Basis, one of the most well-known stablecoin projects, is shutting down and returning the majority of capital raised to investors, the Block reported citing multiple sources with direct knowledge.
The company, which raised $133 million in funding, faced with regulators as it attempted to get its algorithmic stablecoin off the ground. As a result, Basis is shutting down operations and returning the majority of capital raised to investors. Backers include Bain Capital Ventures, GV, Andreessen Horowitz, Lightspeed Ventures and a number of other firms.
It is not clear exactly what regulatory agency is putting pressure on Basis. Nor is it clear the exact reason why regulators have a problem with their business model or token project.
In private correspondence with Cointelegraph, Nevin Freeman, co-founder and CEO of competing stablecoin project Reserve, commented that the move is evidently due to regulatory concerns around one of Basis’ token types. Freeman stated that, as with other algorithmic stablecoins, Basis’ protocol implements a “secondary token,” in this case known as a “bond” token, which needs to be purchased in order for the primary token to keep its stable peg in place.

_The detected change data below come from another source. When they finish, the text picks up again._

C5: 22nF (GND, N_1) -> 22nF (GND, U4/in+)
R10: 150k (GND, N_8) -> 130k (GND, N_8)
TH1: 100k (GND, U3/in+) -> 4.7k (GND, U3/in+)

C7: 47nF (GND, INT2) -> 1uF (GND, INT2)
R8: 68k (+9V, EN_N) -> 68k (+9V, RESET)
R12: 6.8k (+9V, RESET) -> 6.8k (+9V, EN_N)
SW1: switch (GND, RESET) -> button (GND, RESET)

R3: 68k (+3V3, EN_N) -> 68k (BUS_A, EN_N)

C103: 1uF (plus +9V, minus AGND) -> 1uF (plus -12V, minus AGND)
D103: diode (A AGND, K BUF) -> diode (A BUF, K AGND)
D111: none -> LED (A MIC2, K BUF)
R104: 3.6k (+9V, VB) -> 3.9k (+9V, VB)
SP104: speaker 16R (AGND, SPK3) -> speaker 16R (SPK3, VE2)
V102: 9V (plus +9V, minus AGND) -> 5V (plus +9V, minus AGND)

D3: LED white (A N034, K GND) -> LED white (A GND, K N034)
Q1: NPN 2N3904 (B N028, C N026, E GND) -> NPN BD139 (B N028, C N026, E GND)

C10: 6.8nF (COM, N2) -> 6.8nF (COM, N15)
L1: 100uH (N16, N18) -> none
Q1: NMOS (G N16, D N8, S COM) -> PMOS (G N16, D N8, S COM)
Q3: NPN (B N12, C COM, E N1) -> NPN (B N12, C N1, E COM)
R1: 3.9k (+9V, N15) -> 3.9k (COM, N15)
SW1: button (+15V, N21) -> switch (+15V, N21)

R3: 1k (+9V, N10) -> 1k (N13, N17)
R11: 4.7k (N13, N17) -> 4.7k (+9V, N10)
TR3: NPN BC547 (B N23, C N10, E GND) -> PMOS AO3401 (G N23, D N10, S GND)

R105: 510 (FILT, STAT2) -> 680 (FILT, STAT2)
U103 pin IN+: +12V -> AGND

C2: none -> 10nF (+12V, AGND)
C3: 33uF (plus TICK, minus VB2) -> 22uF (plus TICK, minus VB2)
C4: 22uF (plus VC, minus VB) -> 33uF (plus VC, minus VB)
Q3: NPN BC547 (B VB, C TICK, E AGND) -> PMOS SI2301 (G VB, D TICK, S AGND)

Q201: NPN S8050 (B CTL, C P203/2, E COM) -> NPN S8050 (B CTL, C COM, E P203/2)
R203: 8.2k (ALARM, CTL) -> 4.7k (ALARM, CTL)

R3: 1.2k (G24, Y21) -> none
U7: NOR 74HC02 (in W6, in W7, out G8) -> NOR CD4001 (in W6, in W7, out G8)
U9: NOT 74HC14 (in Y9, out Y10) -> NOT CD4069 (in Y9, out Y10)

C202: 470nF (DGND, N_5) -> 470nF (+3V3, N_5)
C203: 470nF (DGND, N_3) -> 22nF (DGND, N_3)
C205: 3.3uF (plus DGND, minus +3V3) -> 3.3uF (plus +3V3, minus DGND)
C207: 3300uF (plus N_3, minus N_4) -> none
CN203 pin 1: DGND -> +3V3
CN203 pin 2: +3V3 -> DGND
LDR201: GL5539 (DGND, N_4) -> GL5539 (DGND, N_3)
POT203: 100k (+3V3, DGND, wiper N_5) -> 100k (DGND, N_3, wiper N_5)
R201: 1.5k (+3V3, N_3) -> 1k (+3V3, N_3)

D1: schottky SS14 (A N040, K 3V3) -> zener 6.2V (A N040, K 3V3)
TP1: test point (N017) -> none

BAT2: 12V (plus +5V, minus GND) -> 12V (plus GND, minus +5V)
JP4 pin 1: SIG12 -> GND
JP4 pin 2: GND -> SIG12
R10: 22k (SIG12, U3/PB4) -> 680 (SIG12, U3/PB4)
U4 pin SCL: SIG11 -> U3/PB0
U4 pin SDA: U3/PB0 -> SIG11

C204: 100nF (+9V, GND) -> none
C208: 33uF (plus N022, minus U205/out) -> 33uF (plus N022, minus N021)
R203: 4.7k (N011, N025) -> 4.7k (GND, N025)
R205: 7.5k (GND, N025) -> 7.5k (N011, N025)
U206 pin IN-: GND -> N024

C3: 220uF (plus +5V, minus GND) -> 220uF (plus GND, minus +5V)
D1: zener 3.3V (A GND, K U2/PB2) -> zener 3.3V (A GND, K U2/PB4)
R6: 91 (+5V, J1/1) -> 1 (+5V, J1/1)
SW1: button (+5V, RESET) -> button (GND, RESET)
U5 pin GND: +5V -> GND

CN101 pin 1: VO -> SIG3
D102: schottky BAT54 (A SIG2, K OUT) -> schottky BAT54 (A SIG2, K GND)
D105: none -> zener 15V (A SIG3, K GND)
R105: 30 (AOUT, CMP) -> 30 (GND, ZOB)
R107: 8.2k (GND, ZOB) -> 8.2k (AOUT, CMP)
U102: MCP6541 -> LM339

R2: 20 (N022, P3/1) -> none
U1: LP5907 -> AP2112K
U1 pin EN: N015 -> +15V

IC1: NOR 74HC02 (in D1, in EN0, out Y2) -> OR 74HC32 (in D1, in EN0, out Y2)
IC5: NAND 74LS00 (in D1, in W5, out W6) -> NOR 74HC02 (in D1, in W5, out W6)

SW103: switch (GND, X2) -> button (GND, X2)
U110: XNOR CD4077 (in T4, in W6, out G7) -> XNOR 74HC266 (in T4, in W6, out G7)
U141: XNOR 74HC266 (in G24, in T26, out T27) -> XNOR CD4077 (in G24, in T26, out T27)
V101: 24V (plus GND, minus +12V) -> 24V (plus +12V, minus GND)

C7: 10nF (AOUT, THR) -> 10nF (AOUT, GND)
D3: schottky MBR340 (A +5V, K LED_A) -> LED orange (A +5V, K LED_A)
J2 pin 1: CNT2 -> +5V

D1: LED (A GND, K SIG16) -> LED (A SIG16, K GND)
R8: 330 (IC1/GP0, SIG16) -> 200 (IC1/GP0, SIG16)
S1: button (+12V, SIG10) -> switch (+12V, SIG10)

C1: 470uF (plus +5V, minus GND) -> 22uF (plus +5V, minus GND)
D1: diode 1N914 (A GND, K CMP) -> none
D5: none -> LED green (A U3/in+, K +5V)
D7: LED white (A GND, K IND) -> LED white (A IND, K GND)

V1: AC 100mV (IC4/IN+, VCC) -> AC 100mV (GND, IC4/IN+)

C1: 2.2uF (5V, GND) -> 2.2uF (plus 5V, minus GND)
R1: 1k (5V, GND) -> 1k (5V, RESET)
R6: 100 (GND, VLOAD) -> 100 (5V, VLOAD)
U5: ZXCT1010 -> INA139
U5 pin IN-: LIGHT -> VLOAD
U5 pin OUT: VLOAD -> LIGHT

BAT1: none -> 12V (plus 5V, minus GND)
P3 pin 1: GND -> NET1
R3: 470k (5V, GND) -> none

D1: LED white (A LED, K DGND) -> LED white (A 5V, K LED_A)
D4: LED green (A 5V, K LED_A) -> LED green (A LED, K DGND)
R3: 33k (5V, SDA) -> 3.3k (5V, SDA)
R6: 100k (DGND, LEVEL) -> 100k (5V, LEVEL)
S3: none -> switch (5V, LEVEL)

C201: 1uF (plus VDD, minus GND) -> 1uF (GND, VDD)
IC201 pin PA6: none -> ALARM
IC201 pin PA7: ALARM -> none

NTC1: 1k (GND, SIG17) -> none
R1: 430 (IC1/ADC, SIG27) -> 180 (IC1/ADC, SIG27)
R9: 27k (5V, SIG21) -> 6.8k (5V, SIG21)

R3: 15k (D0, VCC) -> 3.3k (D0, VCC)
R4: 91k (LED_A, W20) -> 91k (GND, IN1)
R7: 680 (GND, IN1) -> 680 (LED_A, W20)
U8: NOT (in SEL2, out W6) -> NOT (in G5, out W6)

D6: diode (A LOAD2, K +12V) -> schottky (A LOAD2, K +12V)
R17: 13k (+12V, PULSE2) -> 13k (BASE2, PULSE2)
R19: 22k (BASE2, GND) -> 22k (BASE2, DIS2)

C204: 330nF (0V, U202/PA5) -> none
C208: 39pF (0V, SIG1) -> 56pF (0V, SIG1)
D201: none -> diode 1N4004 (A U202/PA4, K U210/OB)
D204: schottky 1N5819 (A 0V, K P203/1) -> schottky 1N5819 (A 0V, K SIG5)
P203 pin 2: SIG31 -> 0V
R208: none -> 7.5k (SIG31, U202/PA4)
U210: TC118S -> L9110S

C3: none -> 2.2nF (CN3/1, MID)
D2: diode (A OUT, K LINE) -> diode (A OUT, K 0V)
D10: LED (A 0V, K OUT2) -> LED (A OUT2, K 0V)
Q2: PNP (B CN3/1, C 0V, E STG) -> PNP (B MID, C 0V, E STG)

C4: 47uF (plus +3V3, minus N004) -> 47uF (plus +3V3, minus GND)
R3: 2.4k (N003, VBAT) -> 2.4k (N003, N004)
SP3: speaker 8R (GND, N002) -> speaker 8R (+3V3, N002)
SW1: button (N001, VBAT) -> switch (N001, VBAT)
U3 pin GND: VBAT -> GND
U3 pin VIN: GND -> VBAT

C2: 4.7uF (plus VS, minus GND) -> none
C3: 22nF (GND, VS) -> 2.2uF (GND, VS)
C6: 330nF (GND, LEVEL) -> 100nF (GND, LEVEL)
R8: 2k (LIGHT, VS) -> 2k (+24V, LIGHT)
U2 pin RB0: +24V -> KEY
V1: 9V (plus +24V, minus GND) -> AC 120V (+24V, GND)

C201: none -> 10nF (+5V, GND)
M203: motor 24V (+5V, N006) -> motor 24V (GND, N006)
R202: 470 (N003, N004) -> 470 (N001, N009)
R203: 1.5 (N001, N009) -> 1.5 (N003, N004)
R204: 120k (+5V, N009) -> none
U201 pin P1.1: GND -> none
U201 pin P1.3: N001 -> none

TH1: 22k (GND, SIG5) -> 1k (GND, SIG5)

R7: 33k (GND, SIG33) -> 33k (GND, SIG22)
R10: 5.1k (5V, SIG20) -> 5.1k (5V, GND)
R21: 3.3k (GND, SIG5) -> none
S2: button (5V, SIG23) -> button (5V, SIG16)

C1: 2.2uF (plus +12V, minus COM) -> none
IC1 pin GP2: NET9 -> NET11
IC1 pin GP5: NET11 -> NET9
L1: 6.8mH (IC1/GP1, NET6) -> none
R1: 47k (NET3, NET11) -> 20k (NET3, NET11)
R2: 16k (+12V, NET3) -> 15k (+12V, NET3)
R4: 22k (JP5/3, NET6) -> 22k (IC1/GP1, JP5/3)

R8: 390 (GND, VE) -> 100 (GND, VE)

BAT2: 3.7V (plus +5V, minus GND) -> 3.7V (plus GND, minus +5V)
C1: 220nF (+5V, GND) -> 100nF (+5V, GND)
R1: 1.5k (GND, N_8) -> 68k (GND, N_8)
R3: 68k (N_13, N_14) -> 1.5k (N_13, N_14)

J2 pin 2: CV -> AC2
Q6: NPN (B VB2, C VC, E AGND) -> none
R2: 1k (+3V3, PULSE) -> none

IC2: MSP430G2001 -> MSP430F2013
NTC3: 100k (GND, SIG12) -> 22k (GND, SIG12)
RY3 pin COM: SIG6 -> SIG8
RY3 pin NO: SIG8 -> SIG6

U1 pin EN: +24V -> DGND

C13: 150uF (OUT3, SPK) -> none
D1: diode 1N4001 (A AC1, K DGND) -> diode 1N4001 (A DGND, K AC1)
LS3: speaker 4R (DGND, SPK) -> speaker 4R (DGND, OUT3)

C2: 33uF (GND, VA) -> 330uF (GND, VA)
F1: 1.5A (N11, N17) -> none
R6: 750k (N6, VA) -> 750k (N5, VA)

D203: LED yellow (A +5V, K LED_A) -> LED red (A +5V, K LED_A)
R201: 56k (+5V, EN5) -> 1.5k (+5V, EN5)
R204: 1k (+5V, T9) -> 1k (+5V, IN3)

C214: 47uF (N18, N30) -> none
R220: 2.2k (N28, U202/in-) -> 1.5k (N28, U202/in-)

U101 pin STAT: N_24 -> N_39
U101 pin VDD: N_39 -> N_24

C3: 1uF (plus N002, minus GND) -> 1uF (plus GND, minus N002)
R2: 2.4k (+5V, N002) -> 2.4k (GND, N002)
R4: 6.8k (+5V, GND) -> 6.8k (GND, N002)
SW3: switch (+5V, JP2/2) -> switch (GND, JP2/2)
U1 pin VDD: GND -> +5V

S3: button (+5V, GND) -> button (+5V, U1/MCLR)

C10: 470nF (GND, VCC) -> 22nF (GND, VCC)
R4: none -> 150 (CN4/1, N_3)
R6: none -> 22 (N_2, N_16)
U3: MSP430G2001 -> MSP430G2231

“In many cases, these secondary ‘share’ or ‘bond’ tokens are securities under U.S. law,” – Freeman said, implying that the regulatory steps allegedly behind Basis’ decision to shut down come from the U.S. Securities and Exchange Commission (SEC). Freeman added:
“Since there is only a small set of people who can legally buy these ‘share’ or ‘bond’ unregistered security tokens, protocols based on this mechanism may be at risk — if nobody wants to buy these tokens when the stablecoin is trading below the pegged price, the peg will just stay broken.”
Freeman also noted that not all algorithmic stablecoins will suffer the same fate. Designs can even include ‘share’ tokens, so long as they aren’t the direct source of capital for purchasing stablecoins out of circulation.